## Data for the task
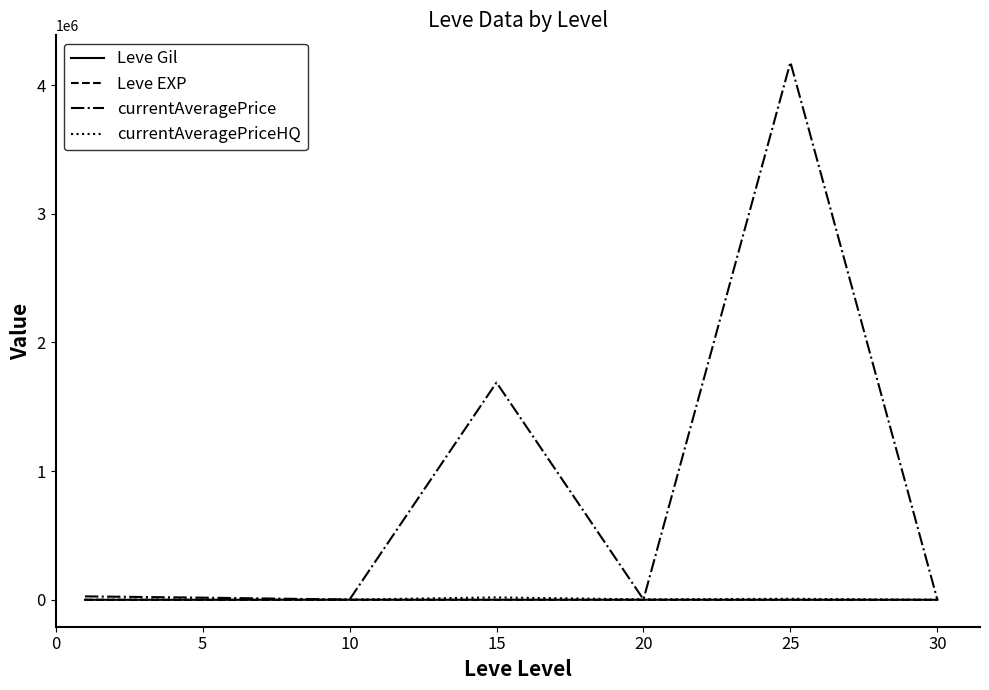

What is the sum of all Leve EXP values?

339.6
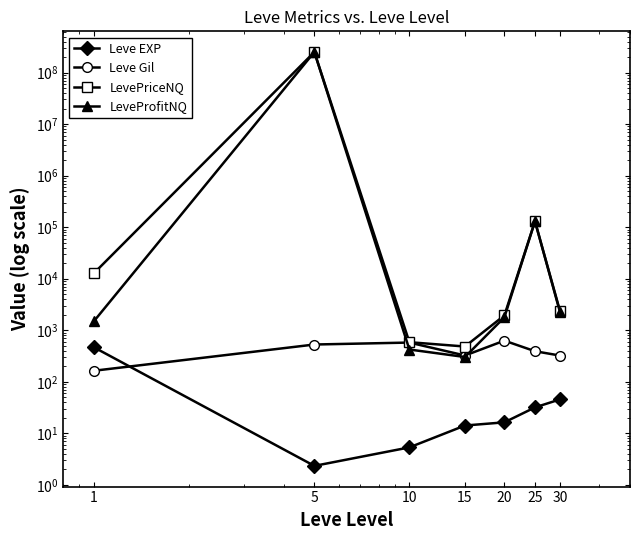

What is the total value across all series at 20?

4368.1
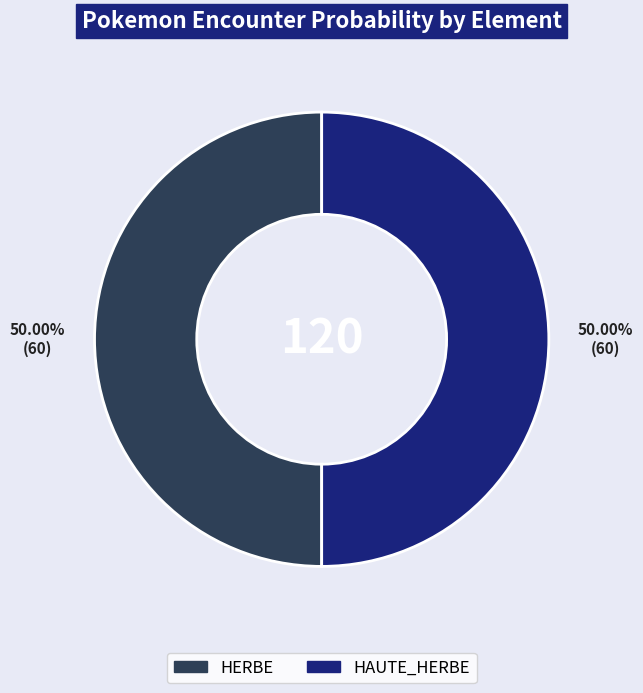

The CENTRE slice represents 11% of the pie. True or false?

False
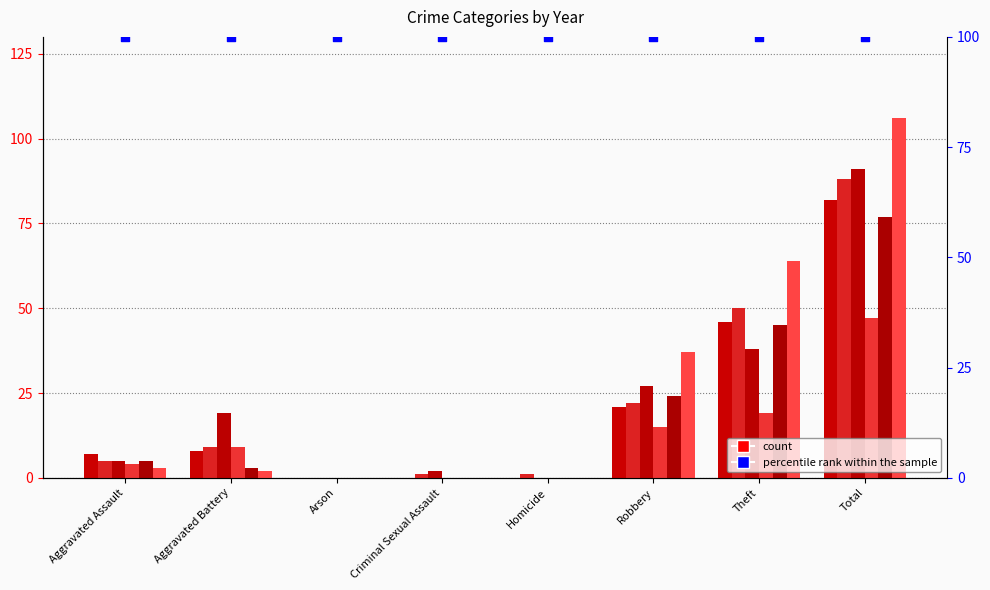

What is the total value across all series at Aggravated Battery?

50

## What you need to do
Extract the text of all the records above word for word, and leave the pictures out.

## Answer space
What is the sum of all Leve EXP values?

339.6

What is the total value across all series at 20?

4368.1

The CENTRE slice represents 11% of the pie. True or false?

False

What is the total value across all series at Aggravated Battery?

50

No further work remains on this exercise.